-- QUOTED PASSAGE --
-------------------------

# Keyboard - Wireless set Logitech mk710

## Spiros

I'm considering buying the desktop set Logitech Wireless Desktop mk710, but before that I'd like to know whether they would work good under Linux. Did somebody test that keyboard? Do the extra function keys work? Does the LCD dashboard work? I googled, but I found nothing relevant. The FAQ say that only Windows is supported, and the community forums don't have any information.

Thanks in advance.

----------

## noclear2000

hi

In this post (German Ubuntu Forum) a randon guy claims that it worked out of the box even with the function keys in ubuntu. Maybe you can machine translate it to your language. For gentoo it might be a little be  more of work (follow function key howto in gentoo wiki). but i assume it should work - as it does on ubuntu. however do not hold me or the poster responsible if it doesn't...

http://forum.ubuntuusers.de/topic/wireless-keyboard-k340-unifying-empfaenger/2/#post-2385086

cheers

----------

## Spiros

Danke!

I don't need translation. Many thanks for the link. I think I will buy the keyboard and try to configure it, eventually following the howtos; I have 1 week for the refund if it doesn't work. I'll post the results!

----------

## aych

any results on this?

----------

## k9dog

 *Spiros wrote:*   

> I'm considering buying the desktop set Logitech Wireless Desktop mk710, but before that I'd like to know whether they would work good under Linux. Did somebody test that keyboard? Do the extra function keys work? Does the LCD dashboard work? I googled, but I found nothing relevant. The FAQ say that only Windows is supported, and the community forums don't have any information.
> 
> Thanks in advance.

 

It's a bit old question and you properly found an answer or another way, but I answer it as I consider it a FAQ so worth a late answer.

Wiki for Arch Linux said there is 3 programs you might want. I think most of the driver is in usb, but you need program for easier pairing. Look for the programs (for Logitech Unifying Receiver):

pairing tool

Solaar

ltunify

I found that at least solaar and ltunify exist on Gentoo.

Personally I emerged ltunify. I was going for something lightweight. I didn't check, but just had to run ltunify pair and to the power on thing. Easy (at least if you got other input method).

You also might want to look into accessing special keys. For this I guess most want evdev () installed.

My keyboard isn't your series. It is a K300, but I believe both use Logitech Unified Receiver and pair in the same way.

----------

-------------------------

-- GIVEN DATA --
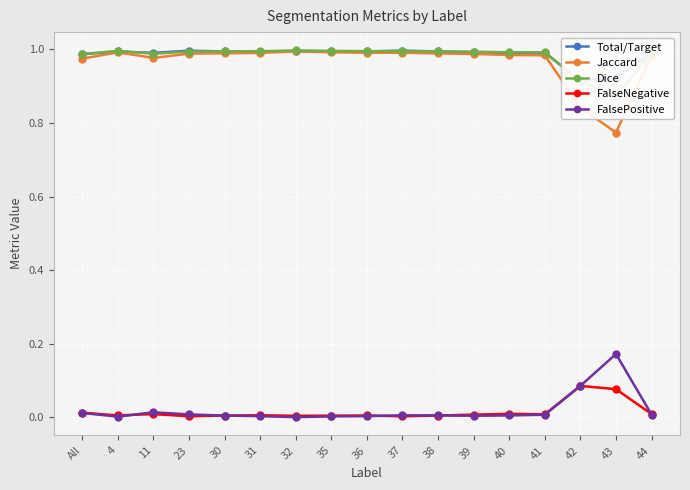

True or false: Jaccard has more than 0 points higher than both neighbors.

True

-------------------------

In the forum thread about the Logitech mk710, why does the last poster think their own K300 keyboard is relevant to the mk710? Answer in one to three sentences. The material plays no part in this.

-- TASK RESPONSE --
The poster believes both keyboards use the Logitech Unified Receiver and pair in the same way. That is why their experience pairing the K300 is offered as a guide for the mk710.